Was hat nun die bis heute so vehement geäußerte Kritik eigentlich hervorgerufen? Mit dem neuen § 202c schießt die Bundesregierung weit über die EU-Vorgaben hinaus, denn im neuen Regelwerk wird bereits das Vorbereiten von vermeintlichen Hacker-Angriffen unter Strafe gestellt. Wer also ein Programm schreibt, mit dem sich Sicherheitslücken ausfindig machen lassen, würde sich demnach bereits strafbar machen - aber auch derjenige, der solche Programme besitzt oder verbreitet. Und wer eine Sicherheitslücke findet und diese veröffentlicht, würde ebenfalls unter das neue Gesetz fallen. Offensichtlich hat niemand bei der Abfassung des Gesetzes daran gedacht, dass es durchaus sinnvolle Anwendungen von „Hackertools“ geben kann, z.B. Einsatz von Penetrationstests und Vulnerability-Scannern zur präventiven Aufdeckung von Schwachstellen in System- und Anwendungssoftware. Selbst der Einsatz solcher Tools von eigenen Mitarbeitern im internen Netz durchgeführt, würde streng genommen unter diese Strafandrohung fallen. Anderes Beispiel: In Unix- und Windows-Auslieferungen sind standardmäßig Tools wie „John-the-Ripper“ enthalten, die es einem Administrator ermöglichen, schwache Passwörter zu entdecken und damit die Systemsicherheit zu erhöhen. Der Download und die Verbreitung wären aber nach § 202c strafbar, die Nutzung im o.g. Sinne nach § 202a möglicherweise auch.

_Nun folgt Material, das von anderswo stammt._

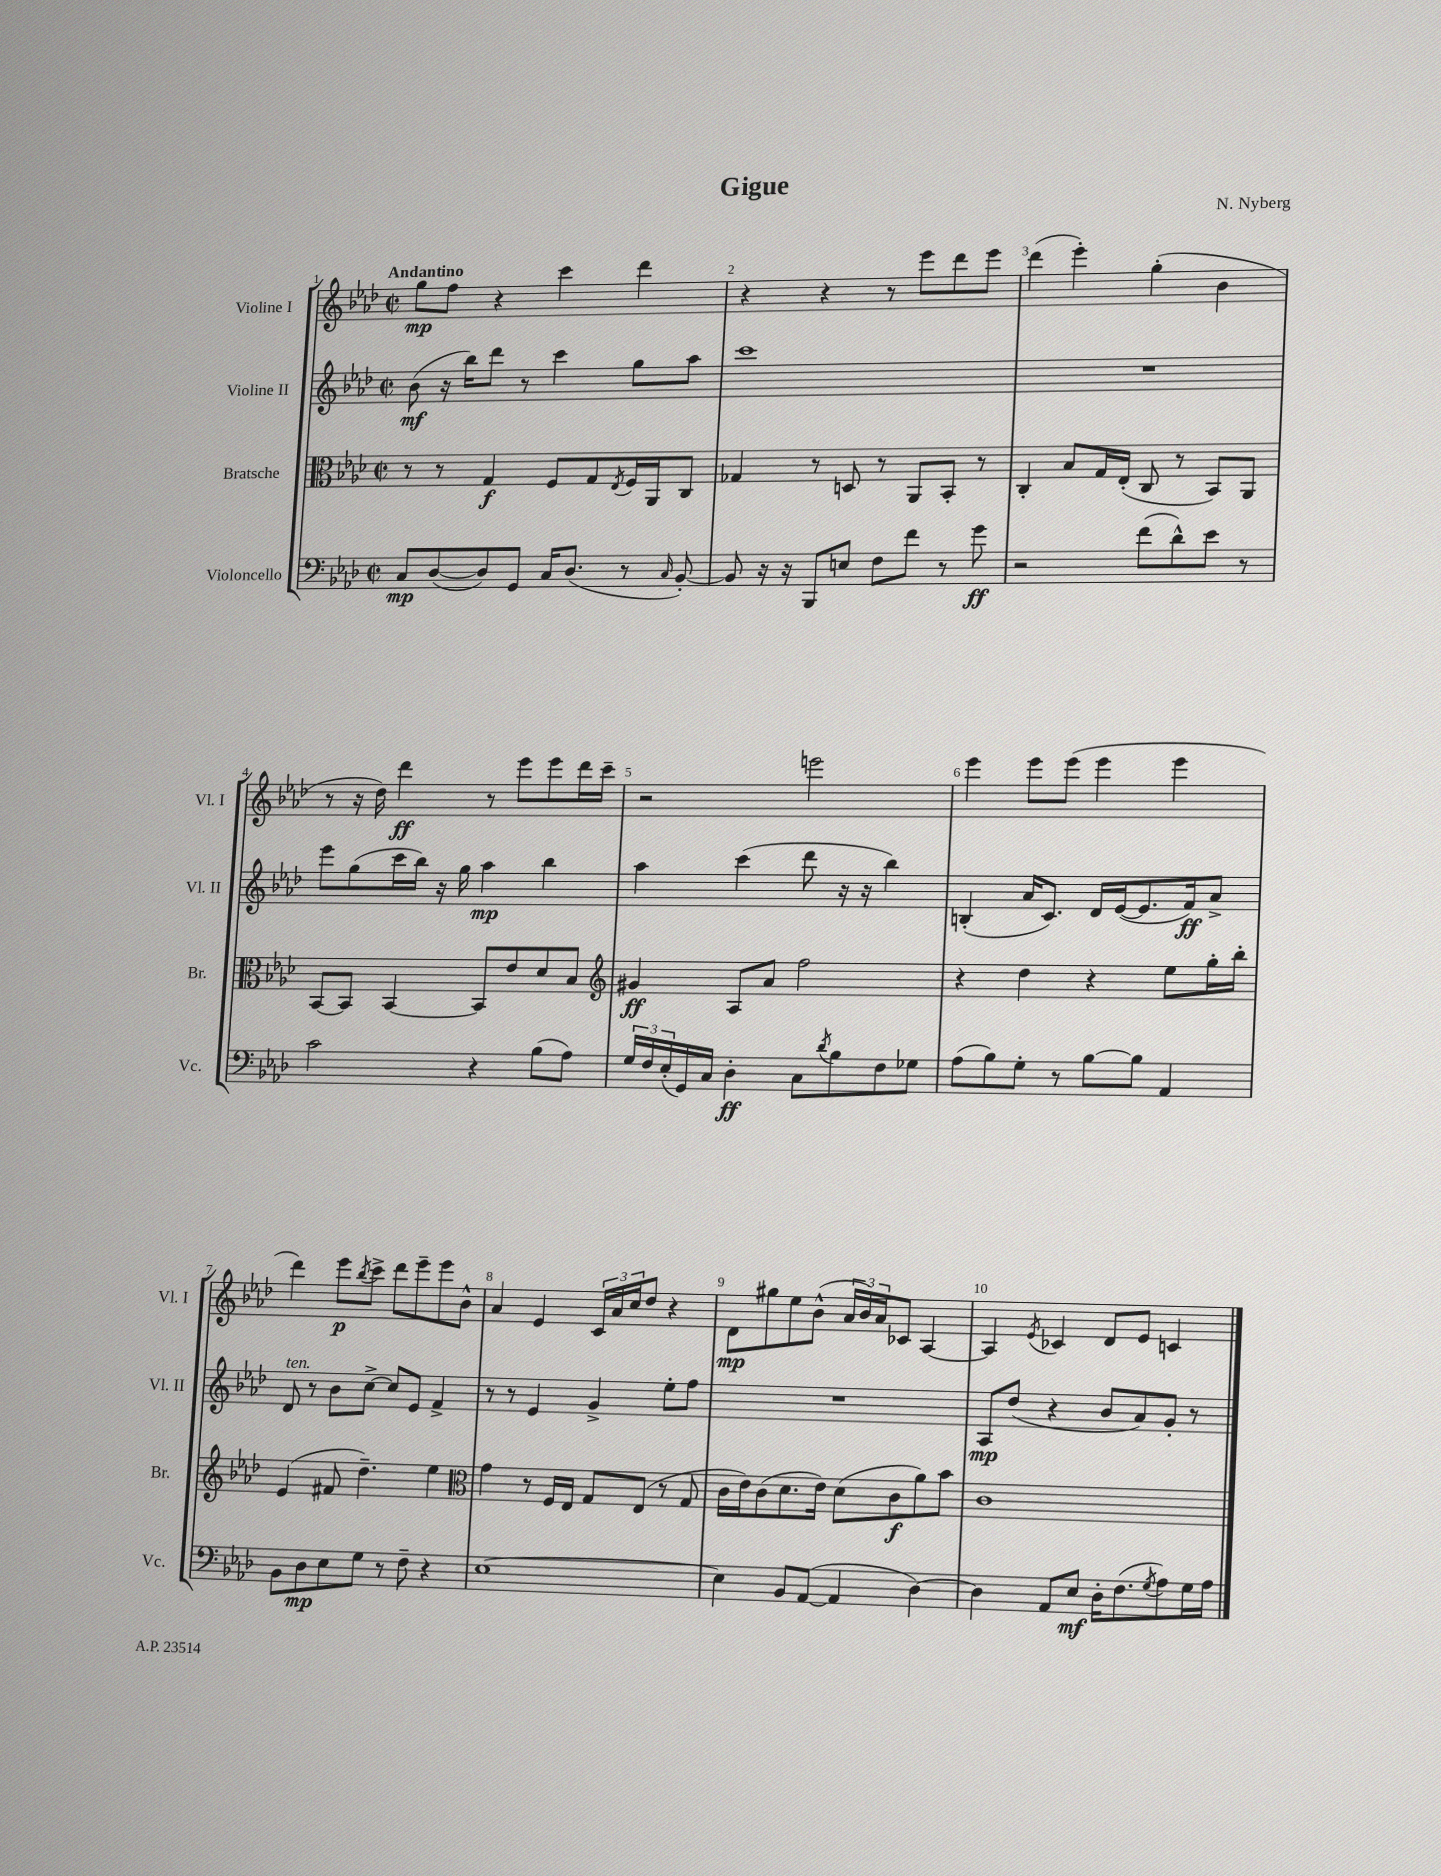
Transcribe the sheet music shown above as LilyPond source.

\header { title = "Gigue" composer = "N. Nyberg" }
<<
\new StaffGroup <<
\new Staff = "s0" \with { instrumentName = "Violine I" shortInstrumentName = "Vl. I" } {
    \clef treble \key aes \major \defaultTimeSignature \time 2/2 \tempo "Andantino"
    g''8\mp f''8 r4 c'''4 des'''4 |
    r4 r4 r8 ees'''8 des'''8 ees'''8 |
    des'''4( ees'''4-.) g''4-.( bes'4 |
    r8 r16 des''16) des'''4\ff r8 ees'''8 ees'''8 des'''16 c'''16-- |
    r2 e'''2 |
    ees'''4 ees'''8 ees'''8( ees'''4 ees'''4 |
    des'''4) ees'''8\p \acciaccatura { bes''8 } c'''8-> des'''8 ees'''8-- ees'''8 bes'8-^ |
    aes'4 ees'4 \tuplet 3/2 { c'16 aes'16 c''16 } des''8 r4 |
    des'8\mp gis''8 ees''8 bes'8-^( \tuplet 3/2 { aes'16 bes'16) aes'16 } ces'8 aes4~ |
    aes4 \acciaccatura { ees'8 } ces'4 des'8 ees'8 c'4 \bar "|." |
}
\new Staff = "s1" \with { instrumentName = "Violine II" shortInstrumentName = "Vl. II" } {
    \clef treble \key aes \major \defaultTimeSignature \time 2/2
    bes'8\mf( r16 bes''16) des'''8 r8 c'''4 g''8 aes''8 |
    c'''1 |
    R1 |
    ees'''8 g''8( c'''16 bes''16) r16 g''16 aes''4\mp bes''4 |
    aes''4 c'''4( des'''8 r16 r16 bes''4) |
    b4-.( aes'16 c'8.) des'16 ees'16~( ees'8. f'16\ff) aes'8-> |
    des'8^\markup { \italic "ten." } r8 bes'8 c''8~-> c''8 ees'8 f'4-> |
    r8 r8 ees'4 g'4-> ees''8-. f''8 |
    R1 |
    aes8\mp des''8( r4 bes'8 aes'8) g'8-. r8 \bar "|." |
}
\new Staff = "s2" \with { instrumentName = "Bratsche" shortInstrumentName = "Br." } {
    \clef alto \key aes \major \defaultTimeSignature \time 2/2
    r8 r8 g4\f f8 g8 \acciaccatura { ees8 } f16 aes,16 c8 |
    ges4 r8 d8 r8 aes,8 bes,8-. r8 |
    c4-. bes8 g16 ees16-.( c8 r8 bes,8) aes,8 |
    bes,8~ bes,8 bes,4~ bes,8 ees'8 des'8 bes8 |
    \clef treble gis'4\ff aes8 aes'8 f''2 |
    r4 des''4 r4 ees''8 g''16-. bes''16-. |
    ees'4( fis'8 des''4.--) ees''4 |
    \clef alto g'4 r8 f16 ees16 g8 ees8( r8 g8 |
    c'16 ees'16) c'8( des'8. ees'16) des'8( c'8\f aes'8) bes'8 |
    c'1 \bar "|." |
}
\new Staff = "s3" \with { instrumentName = "Violoncello" shortInstrumentName = "Vc." } {
    \clef bass \key aes \major \defaultTimeSignature \time 2/2
    c8\mp des8~( des8) g,8 c16 des8.( r8 \grace { c16 } bes,8~-.) |
    bes,8 r16 r16 bes,,8 e8 f8 f'8 r8 g'8\ff |
    r2 f'8( des'8-^) ees'8 r8 |
    c'2 r4 bes8( aes8) |
    \tuplet 3/2 { g16 f16 ees16-.( } g,16) c16 des4-.\ff c8 \acciaccatura { des'8 } bes8 f8 ges8 |
    aes8( bes8) g8-. r8 bes8~ bes8 aes,4 |
    bes,8 des8\mp ees8 g8 r8 f8-- r4 |
    ees1~ |
    ees4 bes,8 aes,8~( aes,4 des4~) |
    des4 aes,8 ees8\mf des16-. f8.( \acciaccatura { g8 } aes8) g16 aes16 \bar "|." |
}
>>
>>
\layout { \context { \Score \override BarNumber.break-visibility = ##(#f #t #t) barNumberVisibility = #all-bar-numbers-visible } }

Mit der Einführung des Paragraphen 202c StGB ist in großen Teilen der IT-Branche eine hohe Rechtsunsicherheit entstanden. Wesentlicher Grund dafür ist, dass der deutsche Gesetzgeber es versäumt hat, entsprechend der internationalen „Cybercrime Convention“ gutartige Tätigkeiten im Rahmen der IT-Sicherheit klar von den Strafbeständen auszunehmen.